Nightcrawler: Gyllenhaal's go-getting ghoul has plenty of gumption

Nightcrawler‘s Lou Bloom (Jake Gyllenhaal) is a guy who never misses an opportunity. When he is caught stealing chain link fencing for scrap metal, he beats up the security guard and steals his watch.
Cruising the streets of Los Angeles one night, he comes across a car crash and sees an independent news crew filming the scene. These people are “Nightcrawlers”, chancers who scour the airwaves for 911 calls and race the emergency services to the scene of the crisis. Any gruesome footage they capture is sold to the TV news networks. Bloom decides that this is the career for him, and pursues it with single-minded zeal.
NightcrawlerNightcrawler is a bold, stylish directorial debut from Dan Gilroy, and along with Paul Thomas Anderson’s sublime Inherent Vice is one of two LA-based neo noirs snubbed by Oscar voters this year. The real crime is that Gyllenhaal has also been overlooked for a Best Actor nomination.
The role of Bloom is perfect for him. Gyllenhaal looks like someone who doesn’t get much sleep or go out in daylight much, and he brings a sense of blank otherwordliness to the character.
Bloom’s face might be smiling, but his eyes are not, constantly calculating the odds and the angles in any given situation. He is one of the most memorable antiheroes of recent years, and part of the film’s illicit thrill is seeing how low and far Bloom is prepared to go. After that opening scene, we know that he will go very low and extremely far, an amoral spider posing as a human, sitting in a web of distress calls ready to scuttle out and claim his reward.
Bloom isn’t physically threatening, but is such a creepy, unsettling presence. He mainly talks in platitutes and buzzwords from self help manuals, as if he’s forgotten how to speak Human. When under threat, he uses gentle passive-aggressive tones, and in a scrape we know that he would have no qualms about a pre-emptive sucker punch.

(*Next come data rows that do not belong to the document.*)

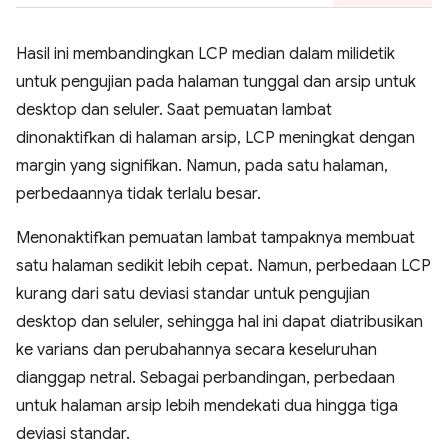
Hasil ini membandingkan LCP median dalam milidetik
untuk pengujian pada halaman tunggal dan arsip untuk
desktop dan seluler. Saat pemuatan lambat
dinonaktifkan di halaman arsip, LCP meningkat dengan
margin yang signifikan. Namun, pada satu halaman,
perbedaannya tidak terlalu besar.
Menonaktifkan pemuatan lambat tampaknya membuat
satu halaman sedikit lebih cepat. Namun, perbedaan LCP
kurang dari satu deviasi standar untuk pengujian
desktop dan seluler, sehingga hal ini dapat diatribusikan
ke varians dan perubahannya secara keseluruhan
dianggap netral. Sebagai perbandingan, perbedaan
untuk halaman arsip lebih mendekati dua hingga tiga
deviasi standar.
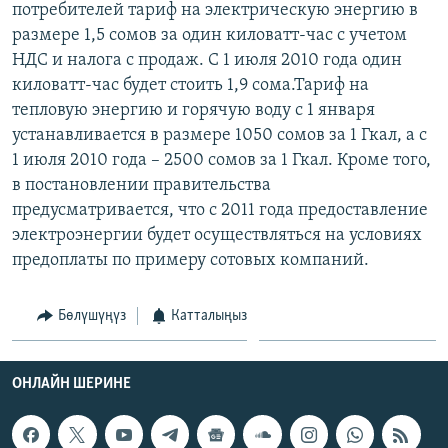
потребителей тариф на электрическую энергию в
ОНЛАЙН ШЕРИНЕ
ЭЖЕ-СИҢДИЛЕР
размере 1,5 сомов за один киловатт-час с учетом
АЗАТТЫК+
НДС и налога с продаж. С 1 июля 2010 года один
киловатт-час будет стоить 1,9 сома.Тариф на
ЫҢГАЙСЫЗ СУРООЛОР
тепловую энергию и горячую воду с 1 января
устанавливается в размере 1050 сомов за 1 Гкал, а с
ЭЕ/АРнун бардык сайттары
1 июля 2010 года – 2500 сомов за 1 Гкал. Кроме того,
в постановлении правительства
предусматривается, что с 2011 года предоставление
электроэнергии будет осуществляться на условиях
предоплаты по примеру сотовых компаний.
Бөлүшүңүз
Катталыңыз
ОНЛАЙН ШЕРИНЕ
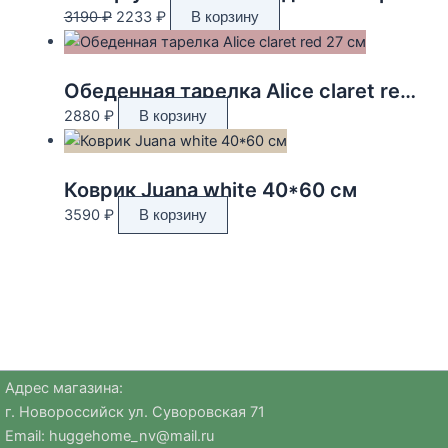
Первоначальная
Текущая
3190
₽
2233
₽
В корзину
цена
цена:
составляла
2233 ₽.
3190 ₽.
Обеденная тарелка Alice claret red 27 см
2880
₽
В корзину
Коврик Juana white 40*60 см
3590
₽
В корзину
Адрес магазина:
г. Новороссийск ул. Суворовская 71
Email:
huggehome_nv@mail.ru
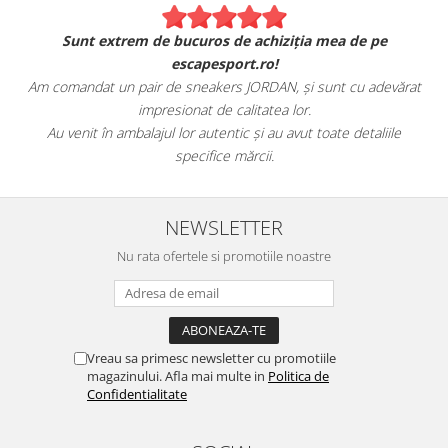
Sunt extrem de bucuros de achiziția mea de pe
escapesport.ro!
Am comandat un pair de sneakers JORDAN, și sunt cu adevărat
impresionat de calitatea lor.
Au venit în ambalajul lor autentic și au avut toate detaliile
specifice mărcii.
NEWSLETTER
Nu rata ofertele si promotiile noastre
Vreau sa primesc newsletter cu promotiile
magazinului. Afla mai multe in
Politica de
Confidentialitate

Gyllenhaal is ably supported by Rene Russo as the ageing, desperate TV director willing to buy Bloom’s gratuitous footage to boost the ratings of her flagging morning news programme. Riz Ahmed is superb as Rick, a young, timid drifter Bloom hires as an assistant when work picks up. Bill Paxton also makes an appearance as a veteran nightcrawler.

Nightcrawler will go down as one of the great LA movies. Through Robert Elswit’s lens, the nocturnal city is a shimmering urban desert. It is the Los Angeles of Michael Mann’s Collateral and Nicolas Winding Refn’s Drive, but also has ancestry in the LA of Raymond Chandler.

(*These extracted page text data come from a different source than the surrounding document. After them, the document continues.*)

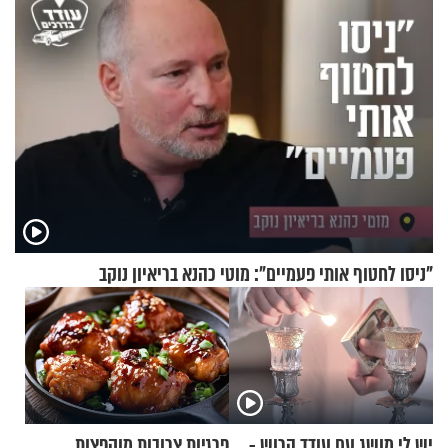
"ניסו לחטוף אותי פעמיים": מוטי כהנא בריאיון נוקב
יש לי מושג עם עודד הרוש -
פרגיות צרובות מוקפצות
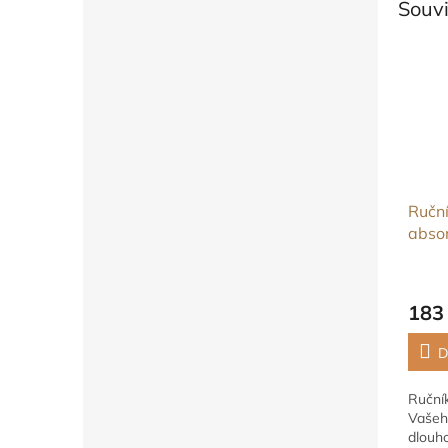
Souvi
Ruční
abso
obal
183
D
Ručník
Vašeho
dlouho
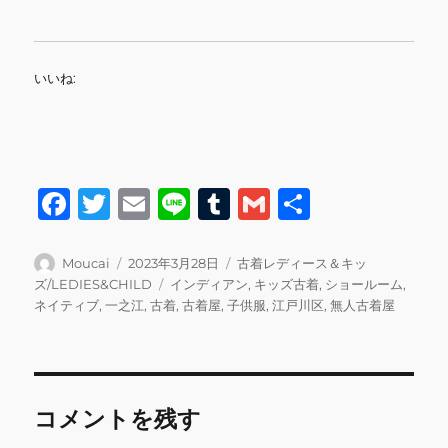
いいね:
F
T
E
Li
T
G
共
a
w
m
n
u
m
有
c
it
ai
e
m
ai
投
投
カ
Moucai
2023年3月28日
古着レディース＆キッ
稿
稿
テ
タ
ズ/LEDIES&CHILD
インディアン
,
キッズ古着
,
ショールーム
,
e
te
l
bl
l
者
日:
ゴ
グ
ネイティブ
,
一之江
,
古着
,
古着屋
,
子供服
,
江戸川区
,
無人古着屋
b
r
r
リ
ー
o
o
コメントを残す
k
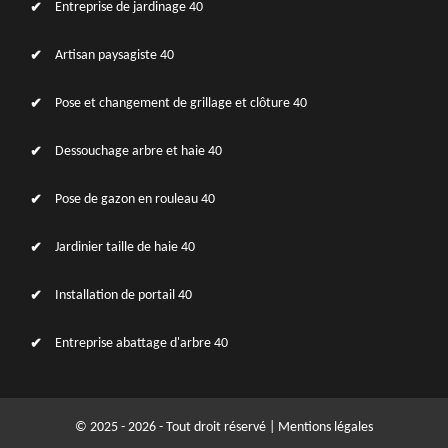
Entreprise de jardinage 40
Artisan paysagiste 40
Pose et changement de grillage et clôture 40
Dessouchage arbre et haie 40
Pose de gazon en rouleau 40
Jardinier taille de haie 40
Installation de portail 40
Entreprise abattage d'arbre 40
© 2025 - 2026 - Tout droit réservé |
Mentions légales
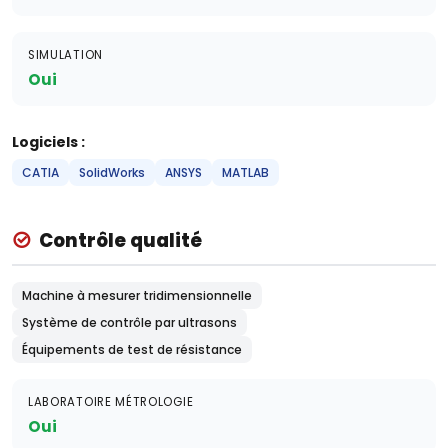
SIMULATION
Oui
Logiciels :
CATIA
SolidWorks
ANSYS
MATLAB
Contrôle qualité
Machine à mesurer tridimensionnelle
Système de contrôle par ultrasons
Équipements de test de résistance
LABORATOIRE MÉTROLOGIE
Oui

On a surface level, this all feels very fresh and modern. I certainly didn’t know what a nightcrawler was, and was both fascinated and repulsed by their business. The tone is assured and nihilistic throughout, from Bloom’s first job pitch to his last masterpiece of reportage, and the film never lets the viewer off the hook.
Yet by the end, I felt like I’d seen it before. I think that’s because the film’s central thesis is very familiar: the media capitalises on the public’s ghoulish appetite for other people’s misfortune by dressing it up as news.

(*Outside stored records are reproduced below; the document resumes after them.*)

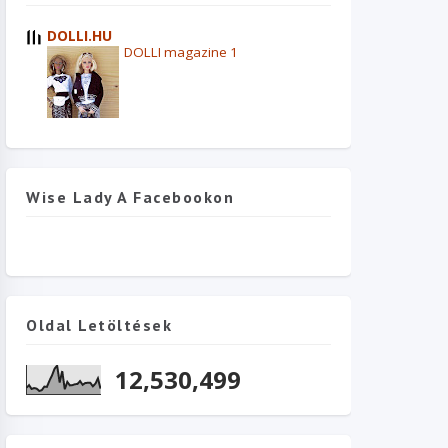
DOLLI.HU
DOLLI magazine 1
Wise Lady A Facebookon
Oldal Letöltések
12,530,499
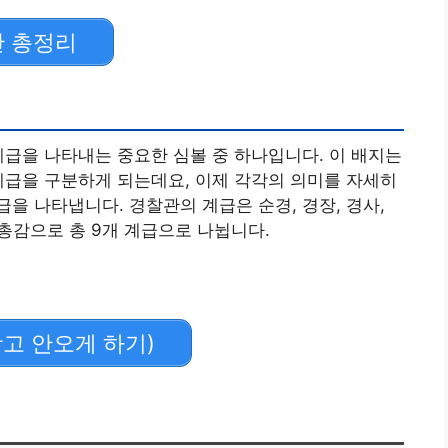
단 총정리
계급을 나타내는 중요한 심볼 중 하나입니다. 이 배지는
계급을 구분하게 되는데요, 이제 각각의 의미를 자세히
을 나타냅니다. 경찰관의 계급은 순경, 경장, 경사,
치안총감으로 총 9개 계급으로 나뉩니다.
광고 안오게 하기)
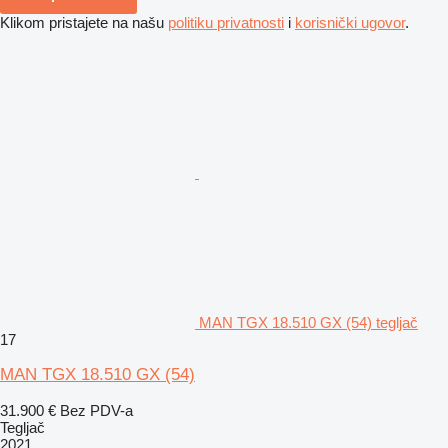
Klikom pristajete na našu
politiku privatnosti
i
korisnički ugovor
.
MAN TGX 18.510 GX (54) tegljač
17
MAN TGX 18.510 GX (54)
31.900 €
Bez PDV-a
Tegljač
2021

Well, hold the press! People have been telling that story at least since The Front Page back in 1931. I just wish that Gilroy – who also wrote the screenplay – could have found something more original to say about the way news is gathered and consumed. The message and the medium feels old-fashioned already, and may serve to prematurely date this bleak, fascinating, exciting and beautiful movie.
Nightcrawler opens this Thursday (January 29) in major cinemas across the Czech Republic.